Os crimes cometidos contra o meio ambiente são os que possuem, no médio e longo prazo, o maior potencial ofensivo contra um grande grupo de pessoas. Suas conseqüências atravessam gerações e fronteiras. As queimadas, o desmatamento, a poluição do ar, do solo e das águas causam problemas não para um determinado grupo específico de pessoas, mas para a humanidade como um todo. O holocausto ambiental, deixado de lado o impacto causado pelas cenas de campos de concentração, é muito mais grave do que o promovido durante a Segunda Guerra Mundial ou nos Bálcãs. Atinge, muito mais do que a vida, os meios de sobrevivência em um raio imprevisível. Por que isso não os qualifica para o rol dos crimes contra a humanidade, é difícil de entender.
Diante disso, não seria má idéia a criação de um tribunal ou de um órgão supranacional com legitimidade e competência para fiscalizar e processar os crimes contra o meio ambiente mais graves, que destruam patrimônio da humanidade, nos moldes do ICC.
O papel ambiental da ONU
Outra questão que sempre me incomoda diz respeito às intervenções da ONU. A ONU exerce seu papel de polícia internacional para controlar praticamente tudo. Genocídio, doenças, guerra civil, fome, sede, armas nucleares químicas e biológicas, minas terrestres. A lista é grande. Até para garantir eleições ela se presta. Por que, então, a ONU não intervém para proteger recursos naturais de valor inestimável para a humanidade, cuja preservação poderia curar doenças e prevenir a fome e a sede e cuja destruição, com certeza, causará algumas dessas coisas, além de pobreza, fluxos migratórios descontrolados e até mesmo guerras? Por que não mandar os “capacetes azuis” para defender as florestas tropicais que nos restam ou para controlar as emissões abusivas e injustificáveis de poluentes? Quem dita as medidas de relevância e de interesse global aqui? A epidemia de Aids na África é uma lástima, algo realmente triste e lamentável. Mas será que ela afeta tanto a humanidade como um todo como o aquecimento global ou a destruição dos nossos últimos remanescentes de floresta?
É difícil pensar tais questões com isenção. As imagens de uma clareira aberta a ferro e fogo na Amazônia, ou de uma chaminé cuspindo diariamente toneladas de gases tóxicos na atmosfera, não têm como competir com uma criança magra, com a cara cheia de moscas e o sangue infectado com HIV. Essa última dói muito mais nos corações das pessoas. Mas é preciso entender que, embora eles não possam nos relatar isso, qualquer mamífero, ao morrer queimado em um incêndio florestal, sente tanta dor quanto uma pessoa. Quando um urso é preso em uma jaula e mutilado vivo, para que se possa extrair bile de sua vesícula diariamente, sem anestesia ou qualquer cuidado, sua dor é igual à minha e à sua. Seu sistema nervoso é praticamente o mesmo de um humano. Mas nesse caso, ninguém faz nada. É uma “questão cultural”, que deve ser “respeitada”. Quais são os pesos e as medidas do sofrimento? Que tipo de crueldade ou desgraça justifica, afinal, uma intervenção internacional?

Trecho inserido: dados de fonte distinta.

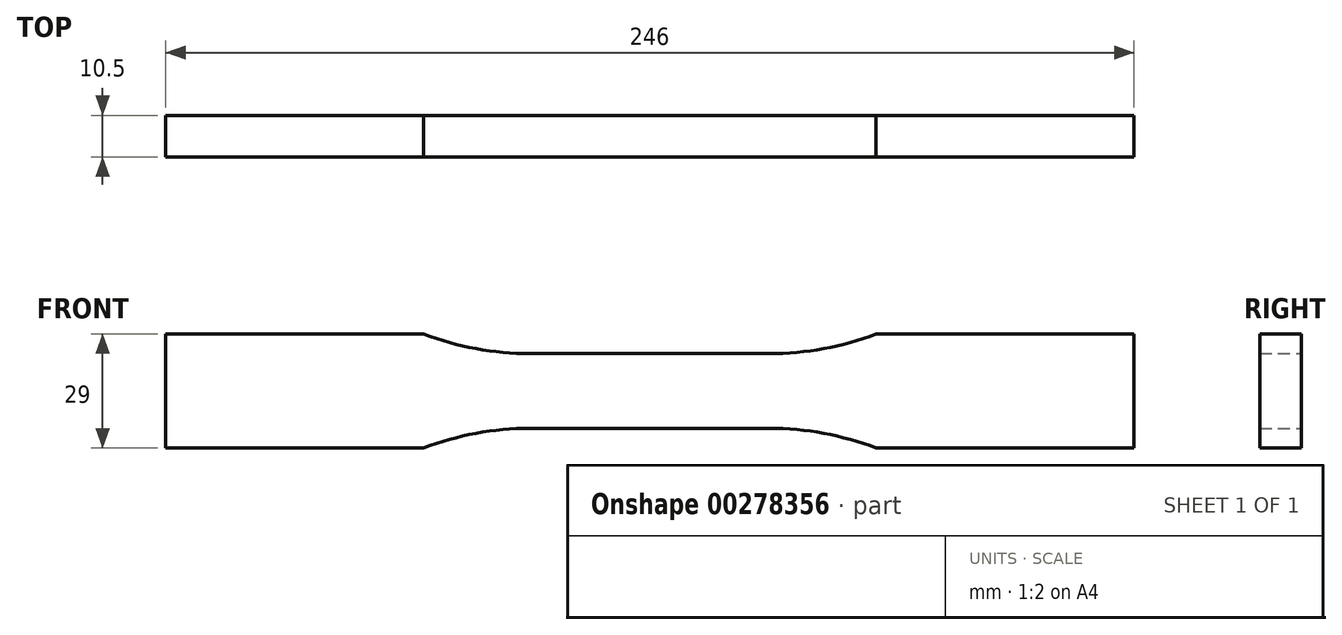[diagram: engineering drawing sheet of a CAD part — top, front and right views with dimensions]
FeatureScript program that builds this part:
annotation { "Feature Type Name" : "Feature", "Feature Type Description" : "" }
export const myFeature = defineFeature(function(context is Context, id is Id, definition is map)
    precondition{}
    {
        {
            var Q0;
            Q0=qCreatedBy(makeId("Front.planeOp"),FACE);
            var sketch = newSketch(context, id + "F0", { "sketchPlane" : qUnion([Q0])});
            skLineSegment(sketch, "E0", {"start": v(0, 9.5) * mm, "end": v(30.39, 9.5) * mm});
            skArc(sketch, "E1", {"start": v(30.39, 9.5) * mm, "mid": v(44.17, 10.76) * mm, "end": v(57.5, 14.5) * mm});
            skLineSegment(sketch, "E2", {"start": v(57.5, 14.5) * mm, "end": v(123, 14.5) * mm});
            skLineSegment(sketch, "E3.MirrorCS", {"start": v(57.5, -14.5) * mm, "end": v(123, -14.5) * mm});
            skLineSegment(sketch, "E4.MirrorCS", {"start": v(0, -9.5) * mm, "end": v(30.39, -9.5) * mm});
            skArc(sketch, "E5.MirrorCS", {"start": v(30.39, -9.5) * mm, "mid": v(44.17, -10.76) * mm, "end": v(57.5, -14.5) * mm});
            skArc(sketch, "E6.MirrorCS", {"start": v(-30.39, -9.5) * mm, "mid": v(-44.17, -10.76) * mm, "end": v(-57.5, -14.5) * mm});
            skLineSegment(sketch, "E7.MirrorCS", {"start": v(0, 9.5) * mm, "end": v(-30.39, 9.5) * mm});
            skArc(sketch, "E8.MirrorCS", {"start": v(-30.39, 9.5) * mm, "mid": v(-44.17, 10.76) * mm, "end": v(-57.5, 14.5) * mm});
            skLineSegment(sketch, "E9.MirrorCS", {"start": v(-57.5, -14.5) * mm, "end": v(-123, -14.5) * mm});
            skLineSegment(sketch, "E10.MirrorCS", {"start": v(0, -9.5) * mm, "end": v(-30.39, -9.5) * mm});
            skLineSegment(sketch, "E11.MirrorCS", {"start": v(-57.5, 14.5) * mm, "end": v(-123, 14.5) * mm});
            skLineSegment(sketch, "E12", {"start": v(-123, -14.5) * mm, "end": v(-123, 14.5) * mm});
            skLineSegment(sketch, "E13", {"start": v(123, -14.5) * mm, "end": v(123, 14.5) * mm});
            skSolve(sketch);
        }
        {
            var Q0;
            Q0 = qSketchRegion(id + "F0", true);
            extrude(context, id + "F1", {"entities" : qUnion([Q0]), "endBound" : BoundingType.SYMMETRIC, "depth" : 10.5 * mm});
        }
    });
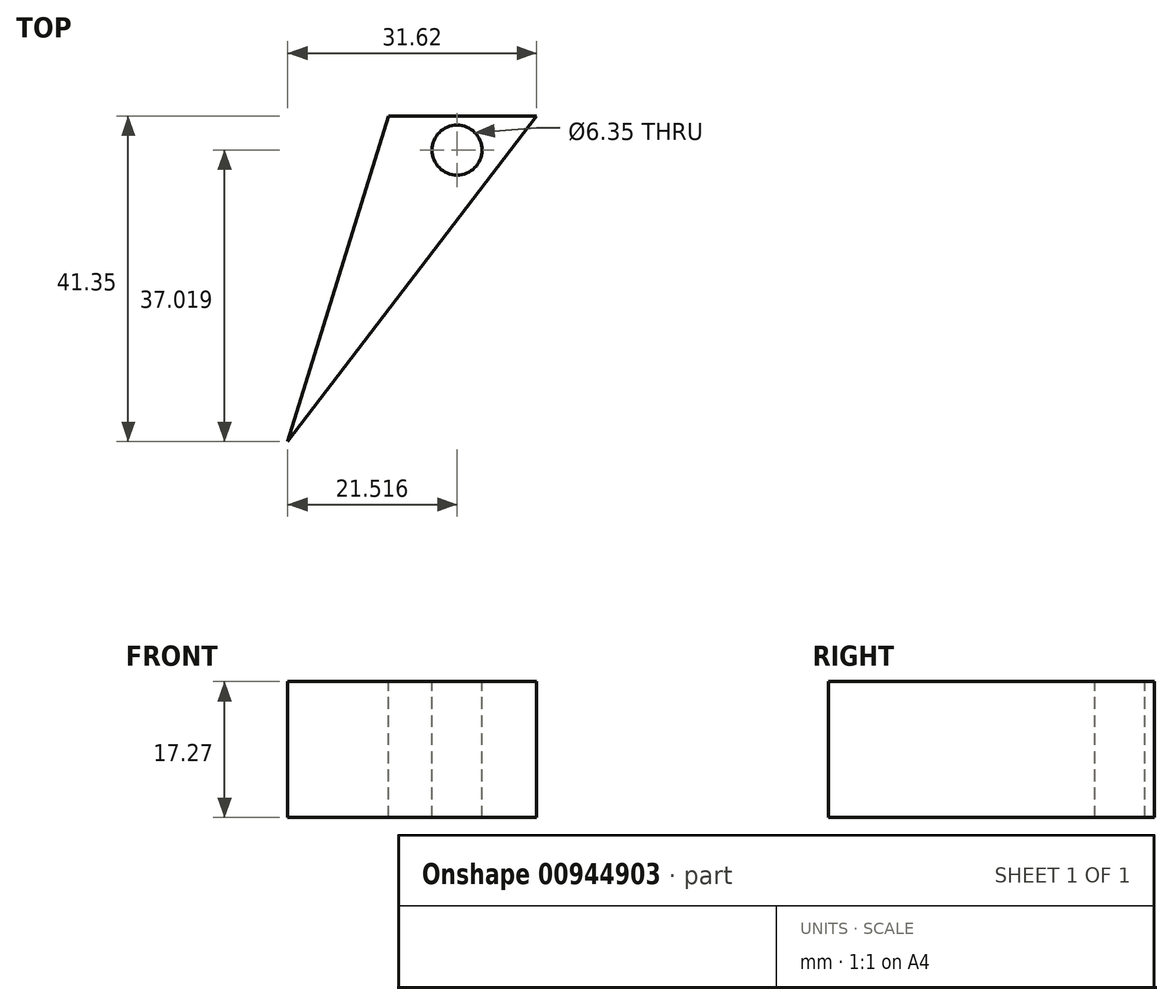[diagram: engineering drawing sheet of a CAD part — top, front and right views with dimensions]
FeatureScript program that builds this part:
annotation { "Feature Type Name" : "Feature", "Feature Type Description" : "" }
export const myFeature = defineFeature(function(context is Context, id is Id, definition is map)
    precondition{}
    {
        {
            var Q0;
            Q0=qCreatedBy(makeId("Top.planeOp"),FACE);
            var sketch = newSketch(context, id + "F0", { "sketchPlane" : qUnion([Q0])});
            skLineSegment(sketch, "E0", {"start": v(-128.8, 26.62) * mm, "end": v(-134.25, -41.35) * mm});
            skLineSegment(sketch, "E1", {"start": v(-134.25, -41.35) * mm, "end": v(-102.63, 0) * mm});
            skLineSegment(sketch, "E2", {"start": v(-102.63, 0) * mm, "end": v(-128.8, 26.62) * mm});
            skPoint(sketch, "E3", {"position": v(-121.43, 0) * mm});
            skLineSegment(sketch, "E4", {"start": v(-134.25, -41.35) * mm, "end": v(-121.43, 0) * mm});
            skLineSegment(sketch, "E5", {"start": v(-121.43, 0) * mm, "end": v(-128.8, 26.62) * mm});
            skLineSegment(sketch, "E6", {"start": v(-102.63, 0) * mm, "end": v(-121.43, 0) * mm});
            skSolve(sketch);
        }
        {
            var Q0;
            Q0=makeQuery(id+"F0.imprint","IMPRINT",FACE,{"disambiguationData":[TD([[makeQuery(id+"F0.imprint","IMPRINT",EDGE,{"derivedFrom":sQuery(id+"F0.wireOp",EDGE,"E1")}),1.0]])]});
            extrude(context, id + "F1", {"entities" : qUnion([Q0]), "oppositeDirection" : true, "depth" : 17.27 * mm, "offsetDistance" : 25.4 * mm});
        }
        {
            var Q0;
            Q0=makeQuery(id+"F1.opExtrude","CAP_FACE",FACE,{"disambiguationData":[OSD([sQuery(id+"F0.wireOp",EDGE,"E1"),sQuery(id+"F0.wireOp",EDGE,"E4"),sQuery(id+"F0.wireOp",EDGE,"E6")])],"isStart":true});
            var sketch = newSketch(context, id + "F2", { "sketchPlane" : qUnion([Q0])});
            skCircle(sketch, "E7", {"center": v(-112.73, -4.33) * mm, "radius": 3.61 * mm});
            skSolve(sketch);
        }
        {
            var Q0;
            Q0=sQuery(id+"F2.wireOp",VERTEX,"E7.center");
            var Q1;
            Q1=makeQuery(id+"F1.opExtrude","SWEPT_BODY",BODY,{"disambiguationData":[OSD([sQuery(id+"F0.wireOp",EDGE,"E1"),sQuery(id+"F0.wireOp",EDGE,"E4"),sQuery(id+"F0.wireOp",EDGE,"E6")])]});
            hole(context, id + "F3", {"style" : HoleStyle.SIMPLE, "endStyle" : HoleEndStyle.THROUGH, "holeDiameter" : 6.35 * mm, "majorDiameter" : 6.35 * mm, "isTappedThrough" : true, "tappedDepth" : 12.7 * mm, "tapClearance" : 3, "locations" : qUnion([Q0]), "scope" : qUnion([Q1])});
        }
    });
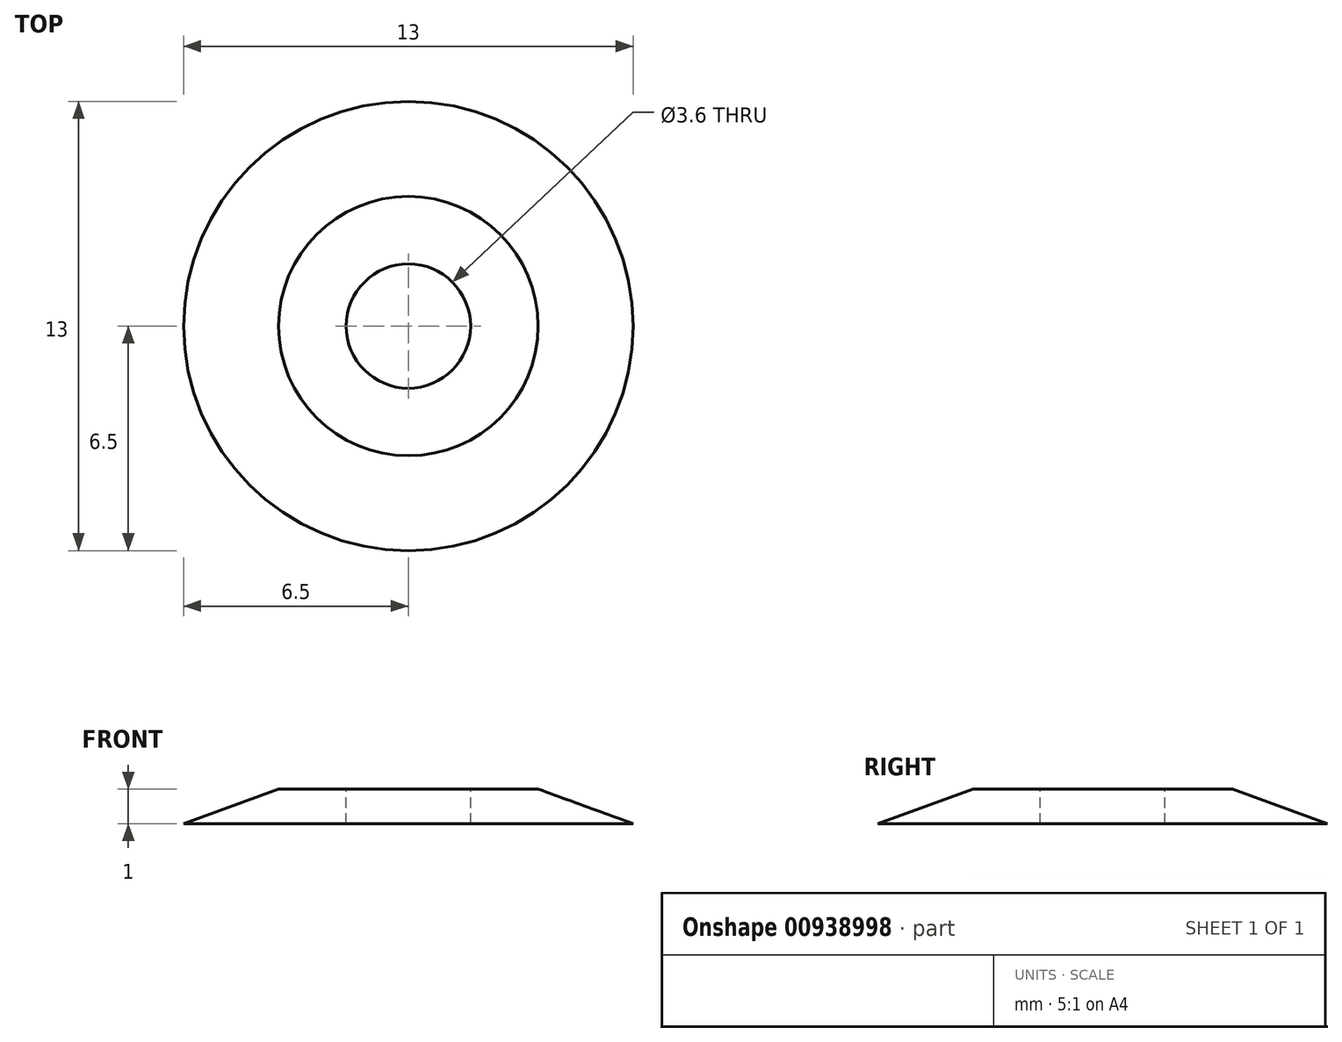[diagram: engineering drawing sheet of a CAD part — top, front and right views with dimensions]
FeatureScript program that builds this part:
annotation { "Feature Type Name" : "Feature", "Feature Type Description" : "" }
export const myFeature = defineFeature(function(context is Context, id is Id, definition is map)
    precondition{}
    {
        {
            var Q0;
            Q0=qCreatedBy(makeId("Top.planeOp"),FACE);
            var sketch = newSketch(context, id + "F0", { "sketchPlane" : qUnion([Q0])});
            skCircle(sketch, "E0", {"center": v(0, 0) * mm, "radius": 6.5 * mm});
            skSolve(sketch);
        }
        {
            var Q0;
            Q0=makeQuery(id+"F0.imprint","IMPRINT",FACE,{"disambiguationData":[TD([[makeQuery(id+"F0.imprint","IMPRINT",EDGE,{"derivedFrom":sQuery(id+"F0.wireOp",EDGE,"E0")}),1.0]])]});
            extrude(context, id + "F1", {"entities" : qUnion([Q0]), "depth" : 1 * mm, "offsetDistance" : 25 * mm, "hasDraft" : true, "draftAngle" : 70 * degree, "draftPullDirection" : true});
        }
        {
            var Q0;
            Q0=makeQuery(id+"F1.opExtrude","CAP_FACE",FACE,{"disambiguationData":[OSD([sQuery(id+"F0.wireOp",EDGE,"E0")])],"isStart":false});
            var sketch = newSketch(context, id + "F2", { "sketchPlane" : qUnion([Q0])});
            skCircle(sketch, "E1", {"center": v(0, 0) * mm, "radius": 1.8 * mm});
            skSolve(sketch);
        }
        {
            var Q0;
            Q0 = qSketchRegion(id + "F2", true);
            extrude(context, id + "F3", {"entities" : qUnion([Q0]), "operationType" : NewBodyOperationType.REMOVE, "oppositeDirection" : true, "depth" : 25 * mm, "offsetDistance" : 25 * mm});
        }
    });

Esses são pontos em que, provavelmente, apenas meia dúzia de pessoas concorda comigo. Se tanto. E é bem possível que, dentre essas, algumas estejam presas. Mas acho que são questões para as quais eu não encontro, dentro de mim, respostas. Nem do ponto de vista lógico, nem do ponto de vista jurídico. Menos ainda do ponto de vista ambiental. Talvez a resposta seja mesmo a que já me foi dada algumas vezes: o direito ambiental não existe para proteger o planeta ou os demais seres que o habitam, mas os homens que o criaram – o direito, não o planeta.